MELTING, SHIFTING, LIQUID WORLD at the National Maritime Museum
Updated: Mar 22, 2019
I watched the opening of Hollie Harding’s new composition from the frozen shore of the Kara Sea. Later, I travelled 8,000 miles south to listen on Tristan Da Cunha. Later still, I stood among the giant moai of Easter Island. And I took a seat for the finale of Melting, Shifting, Liquid World on a tropical beach in Madagascar.
Harding’s work - her impassioned response to global warming, rising sea-levels and the spiralling crisis of plastic waste in our oceans – was written specifically to be performed on the Great Map floor of the National Maritime Museum, the perfect setting for such a piece and, handily, a stone’s throw from Trinity Laban where she is doing a PhD.

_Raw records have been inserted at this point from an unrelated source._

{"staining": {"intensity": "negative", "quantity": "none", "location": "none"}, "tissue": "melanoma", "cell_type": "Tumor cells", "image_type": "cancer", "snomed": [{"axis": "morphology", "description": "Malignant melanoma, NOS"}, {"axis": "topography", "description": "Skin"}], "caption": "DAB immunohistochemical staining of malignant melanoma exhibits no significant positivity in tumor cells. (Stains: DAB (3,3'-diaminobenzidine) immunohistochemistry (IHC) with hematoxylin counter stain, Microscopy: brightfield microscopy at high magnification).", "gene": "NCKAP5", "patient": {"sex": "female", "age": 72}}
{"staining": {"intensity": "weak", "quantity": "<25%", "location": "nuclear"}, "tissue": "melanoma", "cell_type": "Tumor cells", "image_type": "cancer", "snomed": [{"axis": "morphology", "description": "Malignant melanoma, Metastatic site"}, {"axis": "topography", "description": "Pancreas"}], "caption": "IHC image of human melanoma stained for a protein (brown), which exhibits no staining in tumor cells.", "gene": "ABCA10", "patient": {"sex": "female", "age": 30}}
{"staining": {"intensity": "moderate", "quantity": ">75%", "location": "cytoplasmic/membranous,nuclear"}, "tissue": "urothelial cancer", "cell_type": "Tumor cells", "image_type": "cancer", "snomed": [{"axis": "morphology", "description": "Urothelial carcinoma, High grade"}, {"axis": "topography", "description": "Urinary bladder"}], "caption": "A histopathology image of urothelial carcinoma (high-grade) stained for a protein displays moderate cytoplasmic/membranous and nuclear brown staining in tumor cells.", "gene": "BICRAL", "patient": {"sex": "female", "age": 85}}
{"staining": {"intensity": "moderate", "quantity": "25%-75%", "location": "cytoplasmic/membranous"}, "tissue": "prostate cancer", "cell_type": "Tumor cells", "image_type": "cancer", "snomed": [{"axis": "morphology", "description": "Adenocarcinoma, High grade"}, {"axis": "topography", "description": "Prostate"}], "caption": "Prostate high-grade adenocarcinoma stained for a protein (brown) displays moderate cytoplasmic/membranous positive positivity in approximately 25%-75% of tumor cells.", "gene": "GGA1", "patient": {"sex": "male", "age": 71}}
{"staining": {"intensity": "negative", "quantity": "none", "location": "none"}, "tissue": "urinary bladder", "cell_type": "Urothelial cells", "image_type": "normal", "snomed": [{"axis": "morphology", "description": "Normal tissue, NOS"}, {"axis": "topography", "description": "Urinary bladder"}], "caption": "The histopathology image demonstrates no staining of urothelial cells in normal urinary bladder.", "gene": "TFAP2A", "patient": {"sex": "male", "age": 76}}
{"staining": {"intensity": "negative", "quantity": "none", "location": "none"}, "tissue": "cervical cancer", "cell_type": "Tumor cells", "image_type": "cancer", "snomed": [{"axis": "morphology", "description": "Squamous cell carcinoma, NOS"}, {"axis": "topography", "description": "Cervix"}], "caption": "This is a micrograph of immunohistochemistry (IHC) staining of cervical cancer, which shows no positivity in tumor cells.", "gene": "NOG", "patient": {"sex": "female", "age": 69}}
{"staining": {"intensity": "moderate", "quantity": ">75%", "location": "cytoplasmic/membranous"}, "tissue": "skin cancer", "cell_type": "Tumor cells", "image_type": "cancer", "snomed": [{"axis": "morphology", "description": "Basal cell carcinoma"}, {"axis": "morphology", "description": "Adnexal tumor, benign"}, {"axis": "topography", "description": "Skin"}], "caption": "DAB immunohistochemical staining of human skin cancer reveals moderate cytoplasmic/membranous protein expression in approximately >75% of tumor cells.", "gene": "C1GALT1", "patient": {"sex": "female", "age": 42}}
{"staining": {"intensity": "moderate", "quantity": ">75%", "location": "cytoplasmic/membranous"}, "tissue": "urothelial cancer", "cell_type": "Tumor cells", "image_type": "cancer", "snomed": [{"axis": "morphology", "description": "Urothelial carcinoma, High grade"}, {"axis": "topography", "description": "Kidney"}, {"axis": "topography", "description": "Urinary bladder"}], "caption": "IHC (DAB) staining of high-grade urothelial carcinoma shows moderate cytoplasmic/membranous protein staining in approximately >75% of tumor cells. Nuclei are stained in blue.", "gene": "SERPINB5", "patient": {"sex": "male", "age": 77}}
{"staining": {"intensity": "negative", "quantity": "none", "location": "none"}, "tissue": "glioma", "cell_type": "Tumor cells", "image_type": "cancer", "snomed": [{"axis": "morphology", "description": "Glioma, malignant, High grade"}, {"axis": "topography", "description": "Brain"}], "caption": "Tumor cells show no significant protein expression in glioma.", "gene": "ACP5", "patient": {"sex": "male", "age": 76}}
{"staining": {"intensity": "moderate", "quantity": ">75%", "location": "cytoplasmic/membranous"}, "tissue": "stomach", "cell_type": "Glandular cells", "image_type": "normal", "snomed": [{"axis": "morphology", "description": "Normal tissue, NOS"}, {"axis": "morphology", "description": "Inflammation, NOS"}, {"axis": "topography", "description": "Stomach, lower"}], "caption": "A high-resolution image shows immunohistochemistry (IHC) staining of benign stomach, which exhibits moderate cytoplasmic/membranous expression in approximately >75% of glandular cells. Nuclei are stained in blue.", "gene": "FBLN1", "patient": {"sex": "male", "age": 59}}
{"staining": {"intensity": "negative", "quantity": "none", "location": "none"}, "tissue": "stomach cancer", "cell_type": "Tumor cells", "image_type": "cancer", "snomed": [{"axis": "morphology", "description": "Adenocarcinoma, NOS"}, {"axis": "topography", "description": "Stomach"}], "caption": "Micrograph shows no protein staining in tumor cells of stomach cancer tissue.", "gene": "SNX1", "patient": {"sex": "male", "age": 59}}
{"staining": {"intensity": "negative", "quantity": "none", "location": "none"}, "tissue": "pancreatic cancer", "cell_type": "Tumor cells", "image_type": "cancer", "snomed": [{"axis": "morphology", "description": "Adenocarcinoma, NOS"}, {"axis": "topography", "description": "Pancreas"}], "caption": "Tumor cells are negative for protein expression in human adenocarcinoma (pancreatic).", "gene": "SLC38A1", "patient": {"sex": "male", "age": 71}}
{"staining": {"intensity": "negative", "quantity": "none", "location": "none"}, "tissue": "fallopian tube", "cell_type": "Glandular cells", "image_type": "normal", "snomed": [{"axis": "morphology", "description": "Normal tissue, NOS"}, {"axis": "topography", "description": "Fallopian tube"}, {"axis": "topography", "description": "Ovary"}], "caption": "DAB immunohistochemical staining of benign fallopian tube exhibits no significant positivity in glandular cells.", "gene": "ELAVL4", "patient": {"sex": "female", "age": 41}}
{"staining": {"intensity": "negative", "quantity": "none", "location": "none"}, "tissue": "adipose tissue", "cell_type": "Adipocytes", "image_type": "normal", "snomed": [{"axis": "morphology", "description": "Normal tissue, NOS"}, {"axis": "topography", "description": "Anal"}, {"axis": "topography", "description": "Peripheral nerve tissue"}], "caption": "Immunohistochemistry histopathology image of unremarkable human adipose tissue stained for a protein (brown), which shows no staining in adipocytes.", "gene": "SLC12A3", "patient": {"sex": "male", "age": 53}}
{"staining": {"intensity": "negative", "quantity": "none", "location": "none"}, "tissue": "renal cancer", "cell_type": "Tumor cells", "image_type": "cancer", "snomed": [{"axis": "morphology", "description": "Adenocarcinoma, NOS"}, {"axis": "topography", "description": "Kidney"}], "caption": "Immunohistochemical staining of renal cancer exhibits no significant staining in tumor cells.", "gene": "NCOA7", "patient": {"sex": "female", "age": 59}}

It meant those of us who were lucky enough to be at one of the three after-dark shows could move at will around the planet while the Trinity Laban String Ensemble, directed by Nic Pendlebury on electric viola, played this remarkable creation which combined fabulous live music with taped harmonies, drones, sea-sounds, oscillating sine-waves, poetry and white noise.
The effect of this multi-layered, multimedia approach was nothing less than scintillating, the evocative strains of Harding’s orchestration counterpointing the often unsettling sensation caused by the pre-recorded sonic textures fed to us through headphones.
It helped, of course, that Pendlebury – standing on a dais somewhere near Timbuktu - and his 21 musicians were in magical form, their virtuosity creating a synergy rarely seen in live performances of such complexity.
And the concert was given added depth with costumes created by Rosie Whiting, Florence Meredith, Estera Parker and Sophie Donaldson which featured plastic waste, discarded fishing nets and other dumped rubbish to drive home the message that our seas and their wildlife are being choked by garbage as well as lethal temperature rises.
But the real star of the show was Harding, whose brilliant score and setting made this one of the finest immersive performances I have ever had the pleasure of seeing – and I’ve seen some great ones over the years.
She composed the piece as the concluding work of a PhD thesis. That doctorate must surely now be a shoe-in.